大阪桐蔭が履正社との接戦を3-2で制して優勝した。エース前田悠伍投手(2年)がセンバツ以来の復帰登板で2失点完投。打線は松尾汐恩捕手(3年)のソロなどで援護した。

公式戦27連勝で甲子園連覇へはずみをつけた。履正社は大阪桐蔭の快進撃阻止へ手応えもつかむ惜敗だった。

大阪桐蔭・前田が吠(ほ)えた。苦しんで27個目のアウトにたどり着いた。幼さの残る2年生エースの顔が最後にほころんだ。

センバツでは13回を投げて防御率0・00。完全無欠の投球で優勝を支えた。だが甲子園後、コンディション調整もあり実戦から離れた。「春の大会は投げたくて投げたくて。楽しみが多かったです」。登板は紅白戦のみで、復帰戦が決勝の履正社戦となった。

初回から球が上ずり、3回には左打者に3安打されて2点を先制された。

「久しぶりの実戦で冷静になれていなかった。履正社の打者は体が大きくなっていて、秋より威圧感があった。甘くなったら打たれると思った」。

珍しく単調になっていた。捕手松尾の助言でフォームのリズムを変えるなど修正した。

「(4回以降)少し冷静になれたので、成長というか勉強できた部分です」。

前田に全幅の信頼を置く西谷浩一監督(52)は、ある程度打たれると想定していた。「前田が打たれた中で、野手がどうするかも見たかった。打たれろと思っていました(笑い)。春はいろいろと試せる。やるべきことが見えました」。
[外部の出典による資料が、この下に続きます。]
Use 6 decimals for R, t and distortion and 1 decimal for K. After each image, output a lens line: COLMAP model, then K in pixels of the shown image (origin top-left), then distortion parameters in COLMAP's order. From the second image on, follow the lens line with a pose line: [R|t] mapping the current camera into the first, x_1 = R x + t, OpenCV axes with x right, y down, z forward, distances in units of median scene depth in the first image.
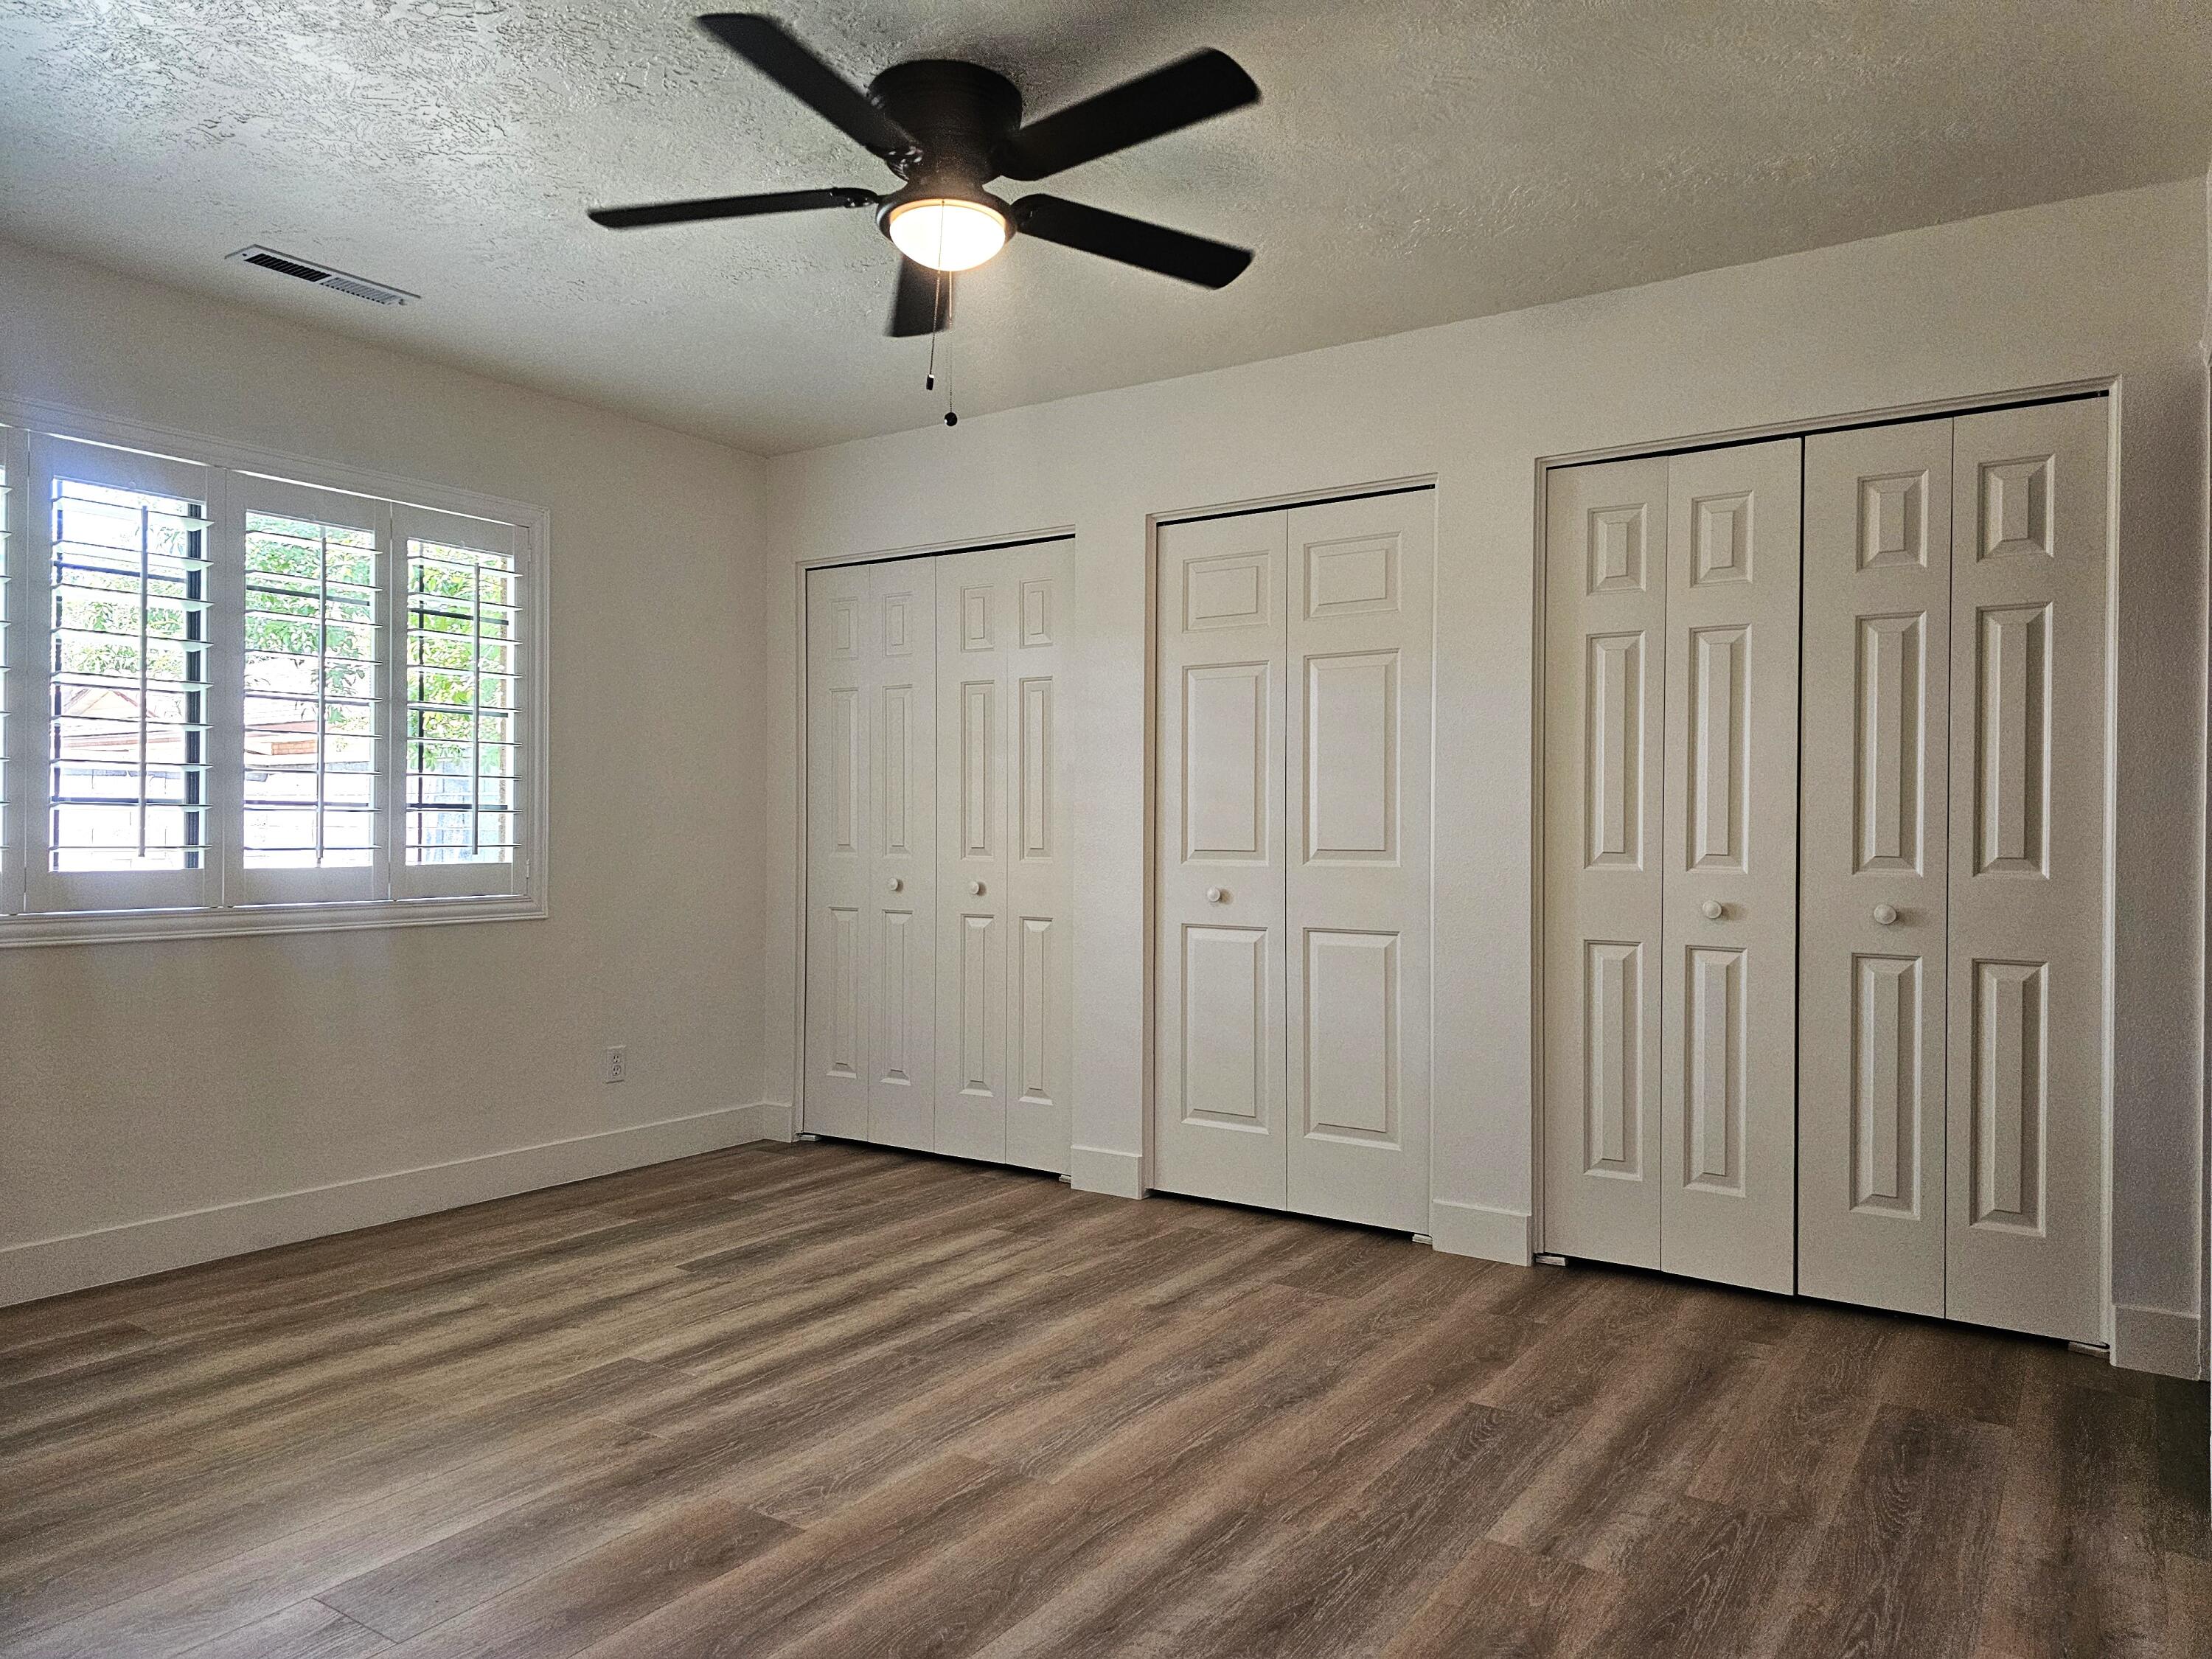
lens RADIAL K [[1507.7, 0, 1103.4], [0, 1507.7, 822.6], [0, 0, 1]] dist [0.031292, -0.026512]
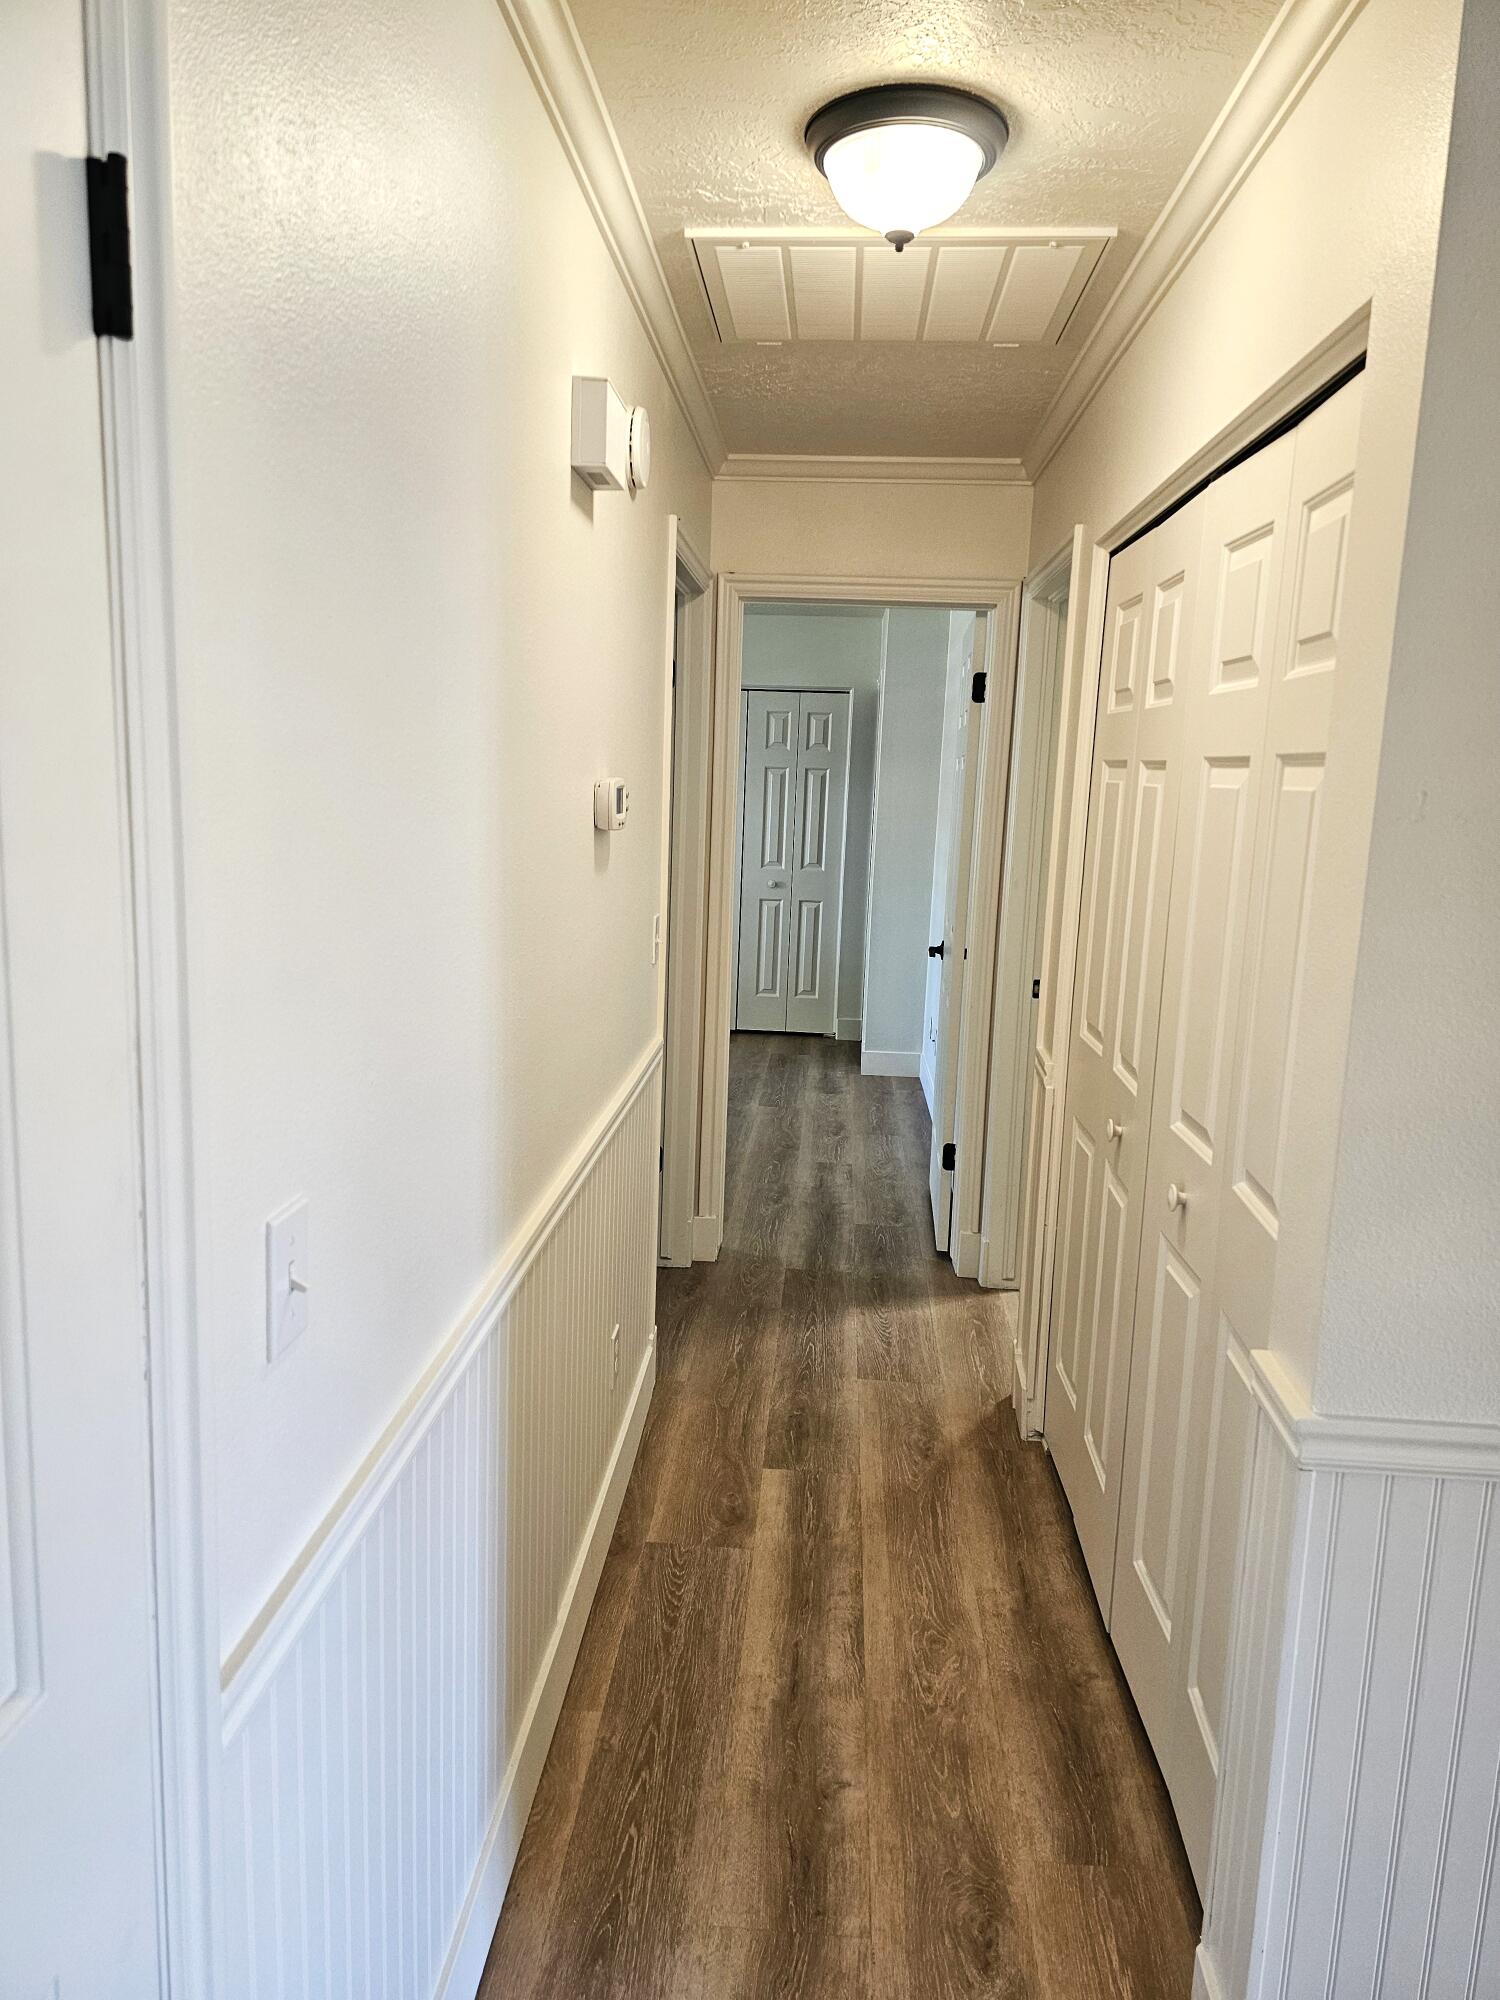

2点先制された直後に松尾汐恩捕手(3年)が左翼越えソロで劣勢の空気をすぐに一変させた。同点の8回は四球、犠打、安打、犠飛で決勝点をもぎ取った。粘り強さこそが真骨頂。松尾は「点を取られて逆にいい空気になった。こういう試合がうちの本来の試合」。強力なライバルとの接戦が、また王者を強くした。【柏原誠】

○…履正社は次の1点が取れなかった。3回、光弘帆高内野手(3年)の右翼線三塁打などで2点先制。好左腕の前田を攻め立てた。ただすぐに反撃を許し、流れを押し戻された。昨秋に続く惜敗。「打倒桐蔭」が合言葉だけに新任の多田晃監督(43)は「桐蔭さんはやっぱりいいチーム。野球が上手です。1点差だが、この1点が大きい。ここをどう詰めるか選手と話していきたい」と夏を見据えた。